9 Mo. App. 24 | Mo. Ct. App. | 1880
Lead Opinion
delivered the opinion of the court.
This is a garnishment on execution before a justice of the peace. Plaintiff had judgment before the justice, and on appeal and trial de novo, there was also judgment for plaintiff.
The docket entry of the justice shows that the original cause on which was issued the execution under which the garnishee was summoned, came on to be heard on the 23d of August: “Whereupon the justice heard the evidence produced, and took the. case under advisement to August 27, 1877, at ten o’clock a. m. Now, at this day the justice having fully advised (sic) aud considered the evidence, doth adjudge that the plaintiff have judgment against said defendant,” etc.
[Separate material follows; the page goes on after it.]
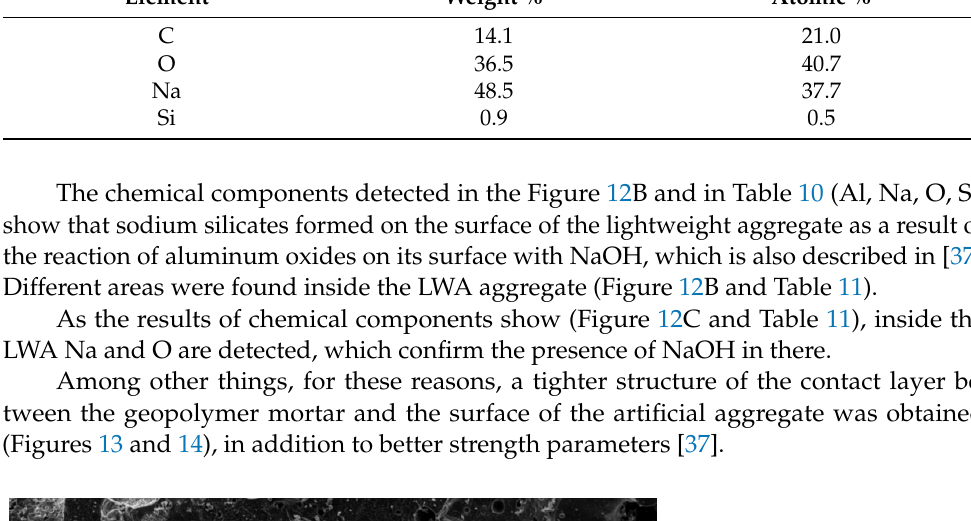
Table 11. The chemical components detected on the surface of LWA in geopolymer matrix. Element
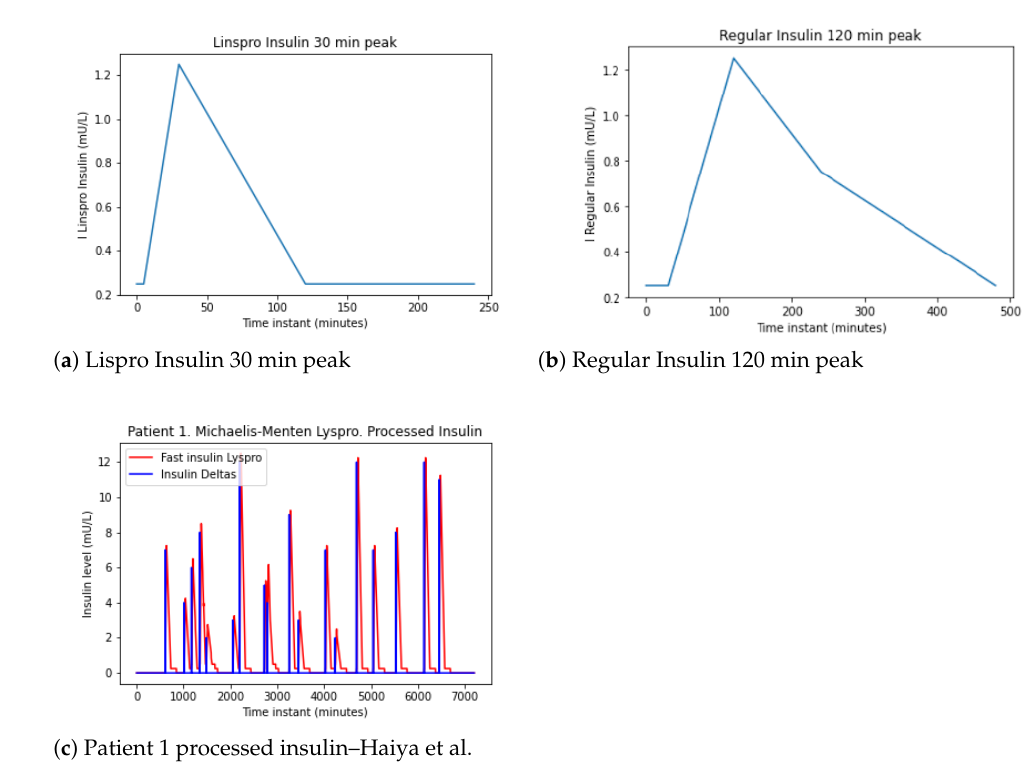
Figure 4. Patient 1 insulin data pre-processing—Haiya et al.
It is assumed that the entry of the justice shows that this provision of the statute was disregarded and it is argued that this worked a discontinuance of the action. It has been so held in New York under a similar statute ( Watson v. Davis, 19 Wend. 371) ; and it is evident that if the limitation may be disregarded, parties might have a difficulty in ascertaining when the time within which an appeal is allowable, had elapsed. But we need not consider the question, because it is not really raised by the record, a fact to which counsel on neither side seem to have adverted.
Courts may take judicial cognizance of the computation of time, and of the coincidence of the days of the week with the days of the month. 1 Greenl. on Ev., sects. —; Harvy v. Broad, 2 Salk. 626. Now, the 26th of August, 1877, fell on Sunday, and the statute provides (Rev. Stats., sect. 3126), that ‘ ‘ the time within which an act is to be done shall be computed by excluding the first day and including the last. If the last day be a Sunday, it shall be excluded.” The justice is to render judgment within three days. The submission in the case, on appellant’s interpretation of the docket entry, was on August 23d. We have to'exclude that day, and also to exclude the 26th, which, but for the fact that it was Sunday, would be the third day. The exclusion of .both these days makes Monday the third day. And as the submission was on the 23d, or at any rate, as there was no submission before the 23d, the judgment on the 27th was within three days after the cause was submitted.
It follows that no violation of the statutory provision is shown, no jurisdictional question arises, and it does not appear that the Circuit Court erred in admitting the docket entries or in proceeding with the cause.
Our attention is not directed to any other alleged error.
Rehearing
delivered the opinion of the court on motion for a rehearing.
Our attention is now called to Patrick v. Faulke, 45 Mo. 312, aud Patchin v. Bonsack, 52 Mo. 431. We do not consider these cases ¡is of controlling authority on the question presented in the case at bar. We think that the Legislature intended that the justice shall have a certain fixed number of working days, during which he may consider the questions presented after the submission, if he thinks it advisable to do so. Independently of anj' question of the interpretation to be given to the statute of the Construction of Statutes, we think that the time allowed the justice to advise concerning a case is not to be abridged by the intervention of a Sunday. It is a case in which a period of time is given during which something may be done which may occupy the whole time, and which is not to be done on Sunday.
The application for rehearing is denied.